Copy out the entries below, swapping each "scientific name" for "binomial name" and keeping everything else the same.

((

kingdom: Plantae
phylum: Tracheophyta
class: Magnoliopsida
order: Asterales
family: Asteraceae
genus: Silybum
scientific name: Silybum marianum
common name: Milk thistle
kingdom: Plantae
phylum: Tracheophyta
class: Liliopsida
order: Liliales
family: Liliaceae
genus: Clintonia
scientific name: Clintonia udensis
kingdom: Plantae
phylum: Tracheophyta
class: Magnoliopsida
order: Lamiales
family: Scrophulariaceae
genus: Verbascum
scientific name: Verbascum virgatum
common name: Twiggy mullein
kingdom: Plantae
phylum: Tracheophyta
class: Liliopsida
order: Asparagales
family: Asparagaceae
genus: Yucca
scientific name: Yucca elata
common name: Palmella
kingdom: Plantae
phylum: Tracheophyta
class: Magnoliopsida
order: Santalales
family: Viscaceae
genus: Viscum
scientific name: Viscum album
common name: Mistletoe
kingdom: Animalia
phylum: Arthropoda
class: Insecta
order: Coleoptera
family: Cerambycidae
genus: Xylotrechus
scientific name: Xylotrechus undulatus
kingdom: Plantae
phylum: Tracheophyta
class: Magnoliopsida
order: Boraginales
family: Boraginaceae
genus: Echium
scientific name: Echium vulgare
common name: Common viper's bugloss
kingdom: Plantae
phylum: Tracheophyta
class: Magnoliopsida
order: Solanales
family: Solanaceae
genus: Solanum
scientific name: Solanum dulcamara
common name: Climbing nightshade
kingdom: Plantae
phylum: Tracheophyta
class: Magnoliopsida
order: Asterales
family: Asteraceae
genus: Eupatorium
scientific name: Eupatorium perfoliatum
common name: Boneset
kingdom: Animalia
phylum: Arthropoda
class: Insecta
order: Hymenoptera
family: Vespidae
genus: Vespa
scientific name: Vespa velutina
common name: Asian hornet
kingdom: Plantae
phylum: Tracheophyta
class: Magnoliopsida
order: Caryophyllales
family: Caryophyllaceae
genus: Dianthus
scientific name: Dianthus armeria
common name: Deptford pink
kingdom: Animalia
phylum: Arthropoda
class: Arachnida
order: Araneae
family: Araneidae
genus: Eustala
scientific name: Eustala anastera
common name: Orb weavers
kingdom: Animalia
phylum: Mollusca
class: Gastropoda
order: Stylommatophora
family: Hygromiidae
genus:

))

Response to the exercise
kingdom: Plantae
phylum: Tracheophyta
class: Magnoliopsida
order: Asterales
family: Asteraceae
genus: Silybum
binomial name: Silybum marianum
common name: Milk thistle
kingdom: Plantae
phylum: Tracheophyta
class: Liliopsida
order: Liliales
family: Liliaceae
genus: Clintonia
binomial name: Clintonia udensis
kingdom: Plantae
phylum: Tracheophyta
class: Magnoliopsida
order: Lamiales
family: Scrophulariaceae
genus: Verbascum
binomial name: Verbascum virgatum
common name: Twiggy mullein
kingdom: Plantae
phylum: Tracheophyta
class: Liliopsida
order: Asparagales
family: Asparagaceae
genus: Yucca
binomial name: Yucca elata
common name: Palmella
kingdom: Plantae
phylum: Tracheophyta
class: Magnoliopsida
order: Santalales
family: Viscaceae
genus: Viscum
binomial name: Viscum album
common name: Mistletoe
kingdom: Animalia
phylum: Arthropoda
class: Insecta
order: Coleoptera
family: Cerambycidae
genus: Xylotrechus
binomial name: Xylotrechus undulatus
kingdom: Plantae
phylum: Tracheophyta
class: Magnoliopsida
order: Boraginales
family: Boraginaceae
genus: Echium
binomial name: Echium vulgare
common name: Common viper's bugloss
kingdom: Plantae
phylum: Tracheophyta
class: Magnoliopsida
order: Solanales
family: Solanaceae
genus: Solanum
binomial name: Solanum dulcamara
common name: Climbing nightshade
kingdom: Plantae
phylum: Tracheophyta
class: Magnoliopsida
order: Asterales
family: Asteraceae
genus: Eupatorium
binomial name: Eupatorium perfoliatum
common name: Boneset
kingdom: Animalia
phylum: Arthropoda
class: Insecta
order: Hymenoptera
family: Vespidae
genus: Vespa
binomial name: Vespa velutina
common name: Asian hornet
kingdom: Plantae
phylum: Tracheophyta
class: Magnoliopsida
order: Caryophyllales
family: Caryophyllaceae
genus: Dianthus
binomial name: Dianthus armeria
common name: Deptford pink
kingdom: Animalia
phylum: Arthropoda
class: Arachnida
order: Araneae
family: Araneidae
genus: Eustala
binomial name: Eustala anastera
common name: Orb weavers
kingdom: Animalia
phylum: Mollusca
class: Gastropoda
order: Stylommatophora
family: Hygromiidae
genus:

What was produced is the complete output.